(Recorded data)
## Start
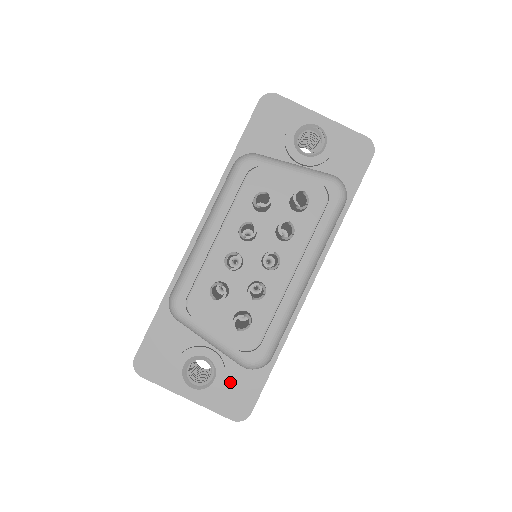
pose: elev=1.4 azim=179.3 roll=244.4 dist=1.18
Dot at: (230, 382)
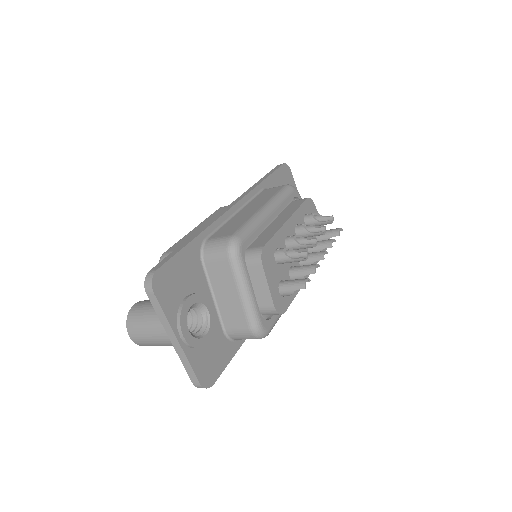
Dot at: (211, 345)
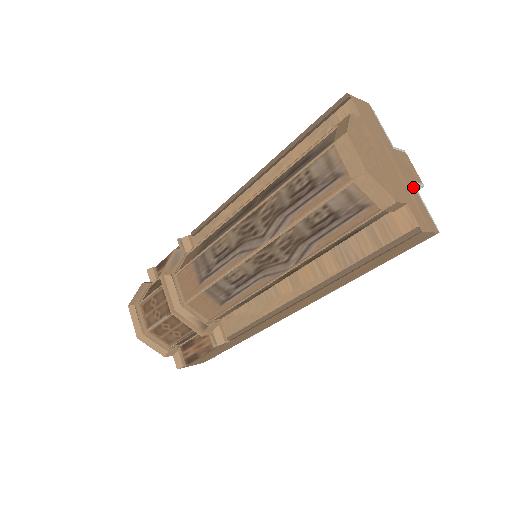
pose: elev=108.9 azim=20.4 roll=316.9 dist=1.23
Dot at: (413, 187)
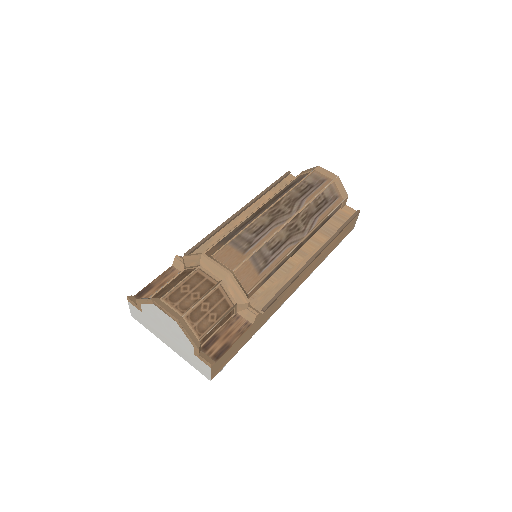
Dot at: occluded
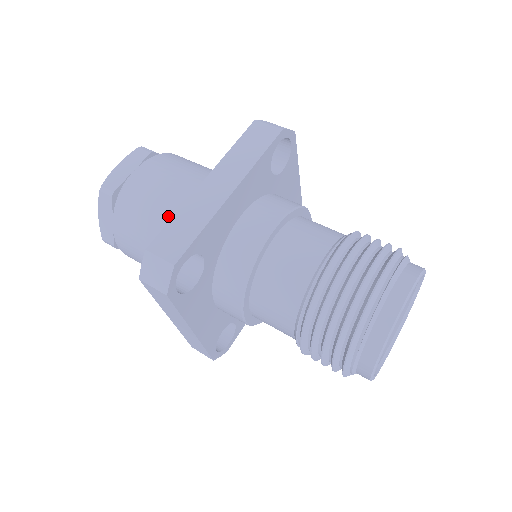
## End
## Start
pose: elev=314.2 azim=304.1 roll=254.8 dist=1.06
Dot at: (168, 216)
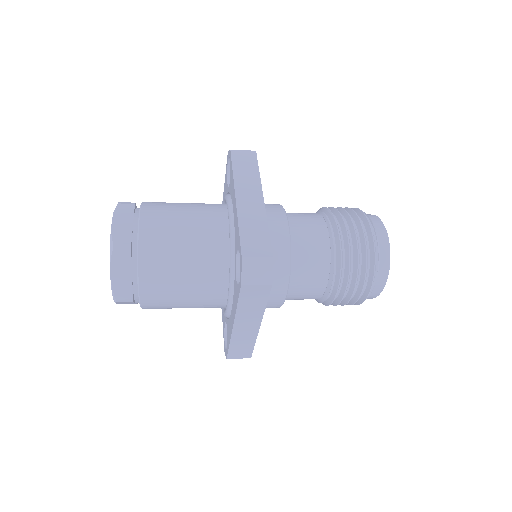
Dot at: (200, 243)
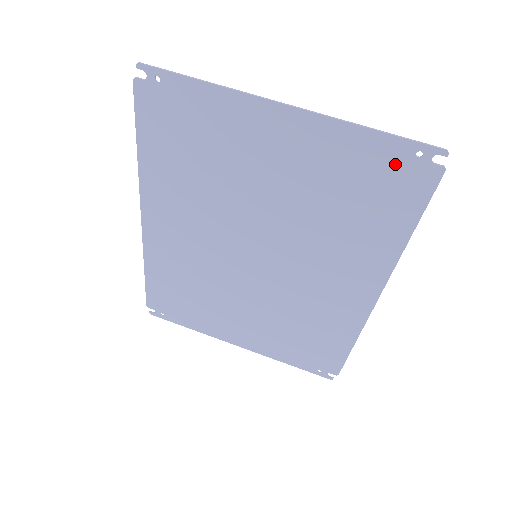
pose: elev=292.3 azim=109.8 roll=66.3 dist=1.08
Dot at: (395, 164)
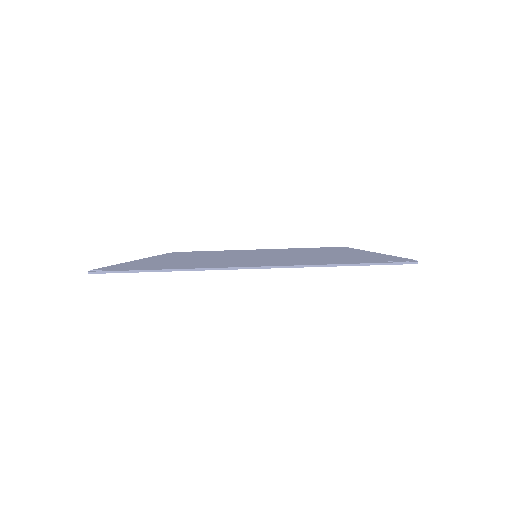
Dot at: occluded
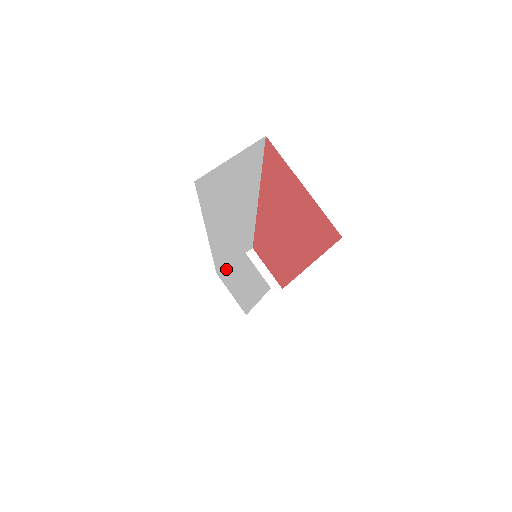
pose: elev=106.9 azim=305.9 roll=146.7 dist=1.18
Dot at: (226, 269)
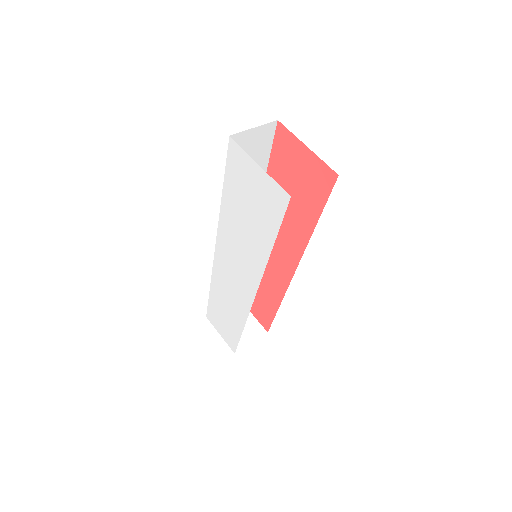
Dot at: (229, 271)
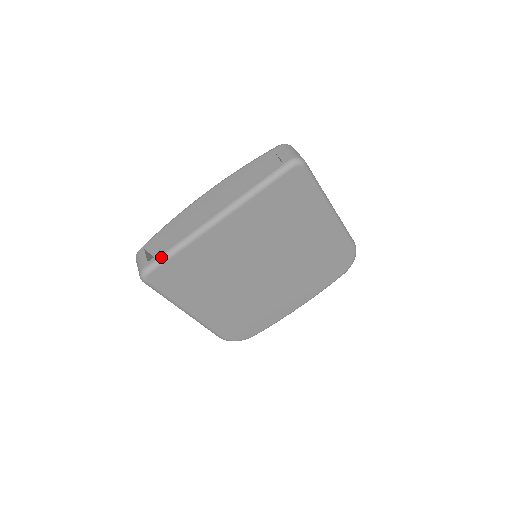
## End
## Start
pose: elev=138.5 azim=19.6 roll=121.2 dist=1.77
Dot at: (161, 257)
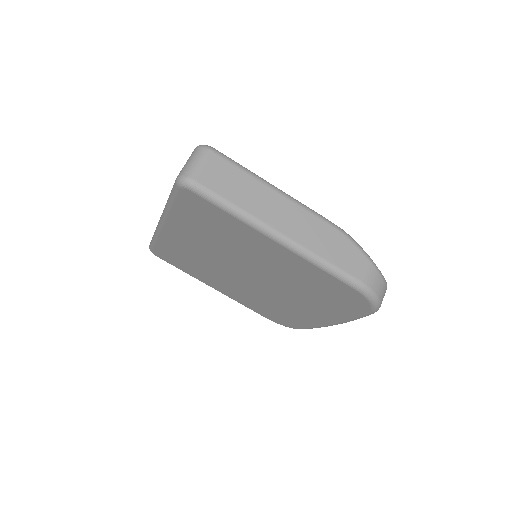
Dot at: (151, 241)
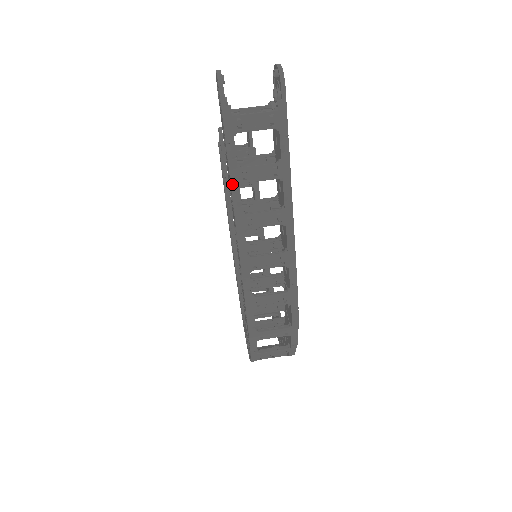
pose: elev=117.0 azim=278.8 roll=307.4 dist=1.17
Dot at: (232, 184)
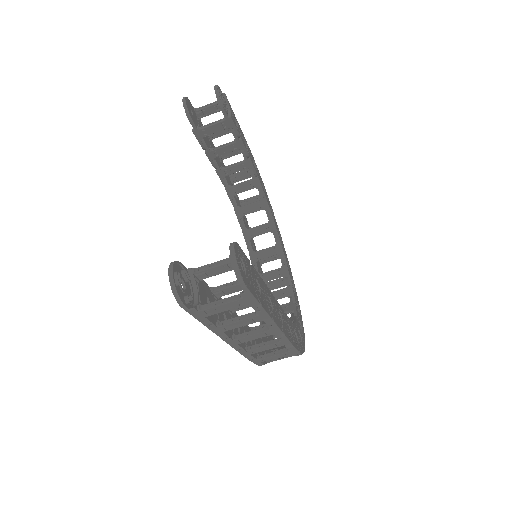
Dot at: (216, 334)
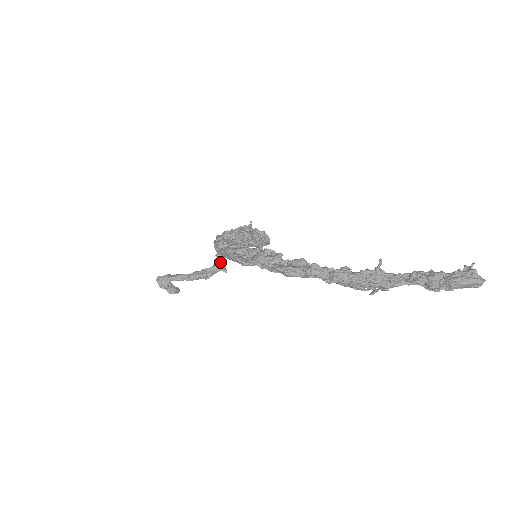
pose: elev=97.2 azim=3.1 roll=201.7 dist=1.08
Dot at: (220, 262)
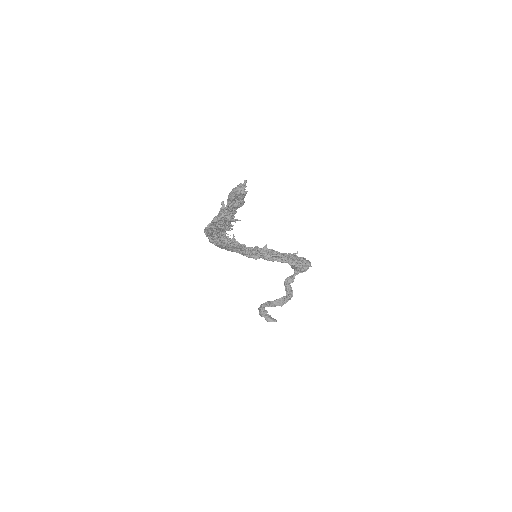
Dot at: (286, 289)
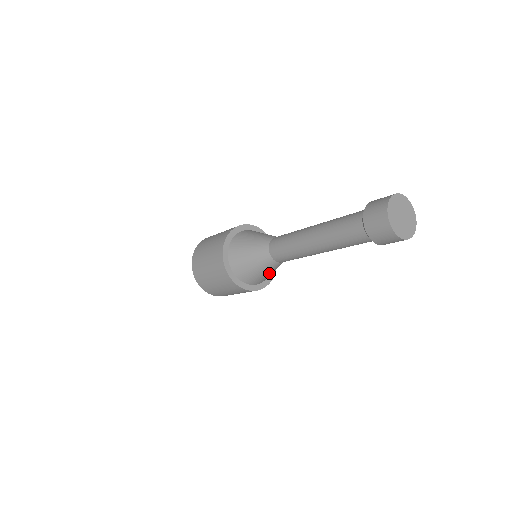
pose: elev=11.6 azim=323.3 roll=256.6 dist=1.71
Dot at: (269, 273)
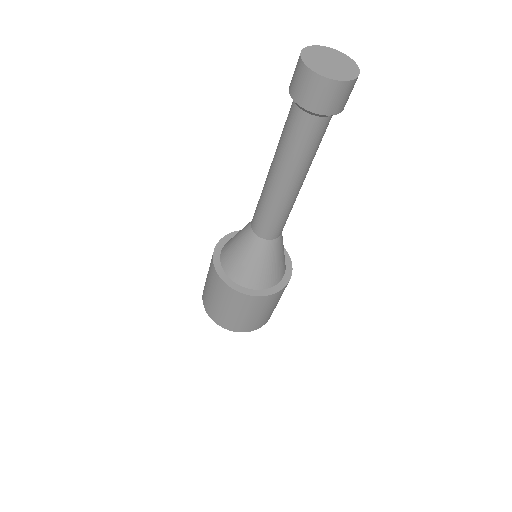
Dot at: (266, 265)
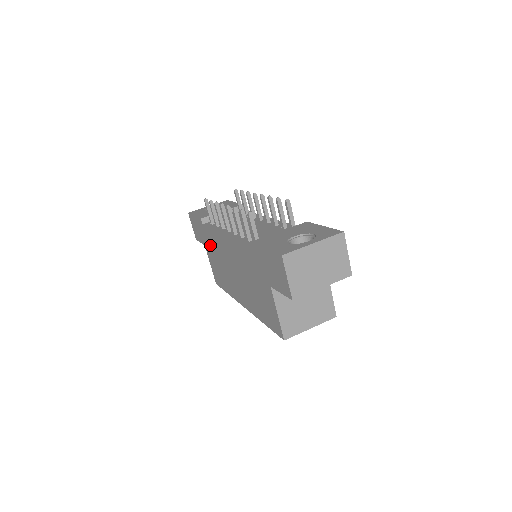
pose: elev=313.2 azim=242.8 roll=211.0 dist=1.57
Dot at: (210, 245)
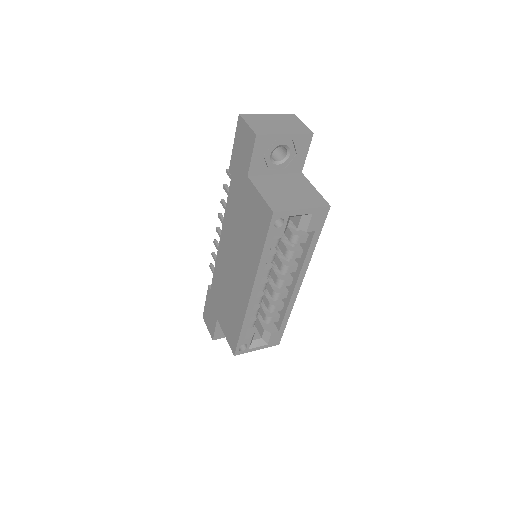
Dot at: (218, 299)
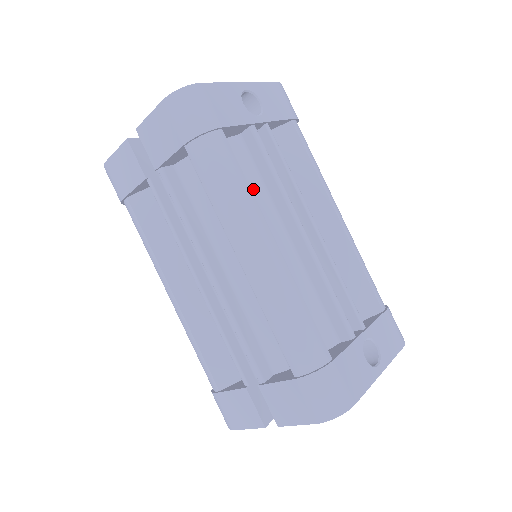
## End
Update the records from the line with "pose: elev=117.0 azim=278.8" up to and including the line with "Dot at: (218, 299)" by putting "camera" in place of "pose" and leaving everything else unchanged, then write out those lines alone. Leave the pictures out of your answer.

camera: elev=117.0 azim=278.8 roll=307.4 dist=1.17
Dot at: (232, 184)
Dot at: (216, 334)
camera: elev=97.2 azim=3.1 roll=201.7 dist=1.08
Dot at: (220, 262)
Dot at: (286, 289)
camera: elev=11.6 azim=323.3 roll=256.6 dist=1.71
Dot at: (269, 273)
Dot at: (266, 265)
camera: elev=313.2 azim=242.8 roll=211.0 dist=1.57
Dot at: (210, 245)
Dot at: (218, 299)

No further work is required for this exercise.